Activity:
Each entry is to be retyped without alteration, and no picture is to be included.

Provided data:
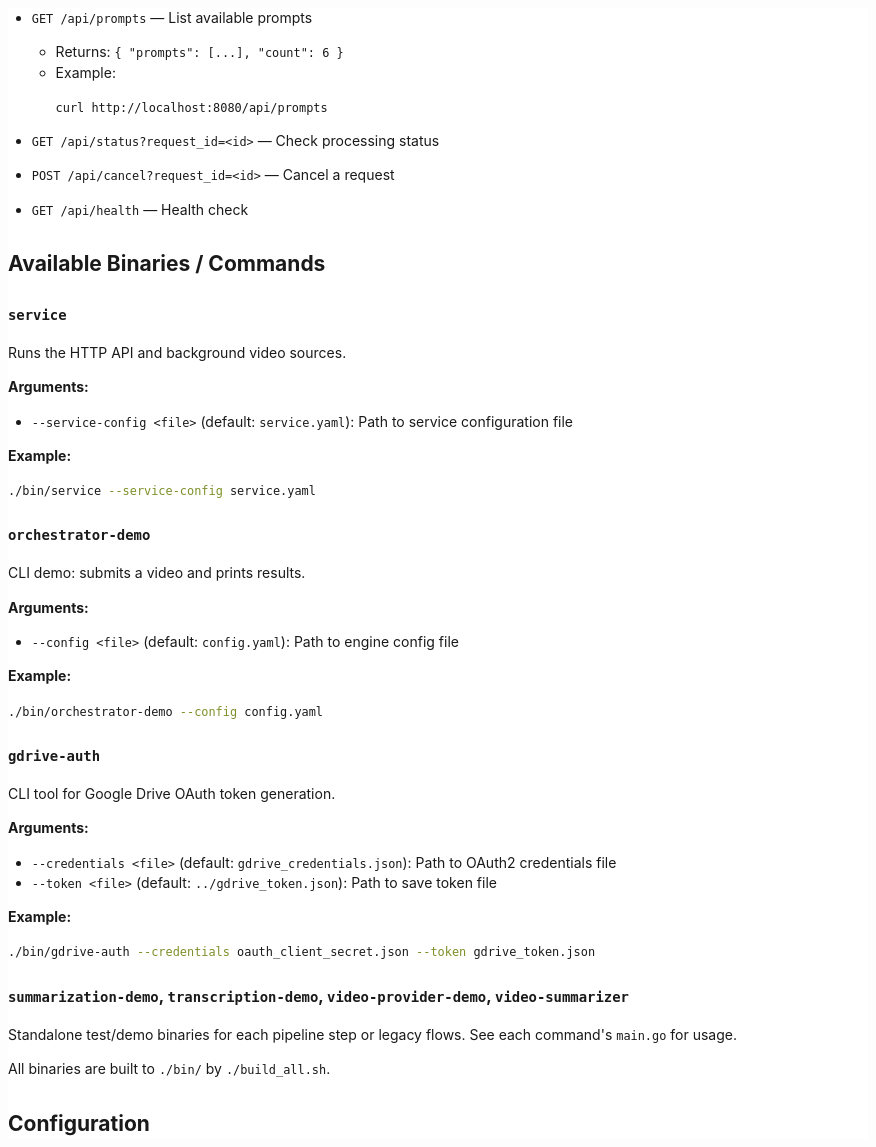 - `GET /api/prompts` — List available prompts
  - Returns: `{ "prompts": [...], "count": 6 }`
  - Example:
    ```sh
    curl http://localhost:8080/api/prompts
    ```

- `GET /api/status?request_id=<id>` — Check processing status
- `POST /api/cancel?request_id=<id>` — Cancel a request
- `GET /api/health` — Health check

## Available Binaries / Commands

### `service`
Runs the HTTP API and background video sources.

**Arguments:**
- `--service-config <file>` (default: `service.yaml`): Path to service configuration file

**Example:**
```sh
./bin/service --service-config service.yaml
```

### `orchestrator-demo`
CLI demo: submits a video and prints results.

**Arguments:**
- `--config <file>` (default: `config.yaml`): Path to engine config file

**Example:**
```sh
./bin/orchestrator-demo --config config.yaml
```

### `gdrive-auth`
CLI tool for Google Drive OAuth token generation.

**Arguments:**
- `--credentials <file>` (default: `gdrive_credentials.json`): Path to OAuth2 credentials file
- `--token <file>` (default: `../gdrive_token.json`): Path to save token file

**Example:**
```sh
./bin/gdrive-auth --credentials oauth_client_secret.json --token gdrive_token.json
```

### `summarization-demo`, `transcription-demo`, `video-provider-demo`, `video-summarizer`
Standalone test/demo binaries for each pipeline step or legacy flows. See each command's `main.go` for usage.

All binaries are built to `./bin/` by `./build_all.sh`.

## Configuration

Answer to this problem:
 - `GET /api/prompts` — List available prompts
  - Returns: `{ "prompts": [...], "count": 6 }`
  - Example:
    ```sh
    curl http://localhost:8080/api/prompts
    ```

- `GET /api/status?request_id=<id>` — Check processing status
- `POST /api/cancel?request_id=<id>` — Cancel a request
- `GET /api/health` — Health check

## Available Binaries / Commands

### `service`
Runs the HTTP API and background video sources.

**Arguments:**
- `--service-config <file>` (default: `service.yaml`): Path to service configuration file

**Example:**
```sh
./bin/service --service-config service.yaml
```

### `orchestrator-demo`
CLI demo: submits a video and prints results.

**Arguments:**
- `--config <file>` (default: `config.yaml`): Path to engine config file

**Example:**
```sh
./bin/orchestrator-demo --config config.yaml
```

### `gdrive-auth`
CLI tool for Google Drive OAuth token generation.

**Arguments:**
- `--credentials <file>` (default: `gdrive_credentials.json`): Path to OAuth2 credentials file
- `--token <file>` (default: `../gdrive_token.json`): Path to save token file

**Example:**
```sh
./bin/gdrive-auth --credentials oauth_client_secret.json --token gdrive_token.json
```

### `summarization-demo`, `transcription-demo`, `video-provider-demo`, `video-summarizer`
Standalone test/demo binaries for each pipeline step or legacy flows. See each command's `main.go` for usage.

All binaries are built to `./bin/` by `./build_all.sh`.

## Configuration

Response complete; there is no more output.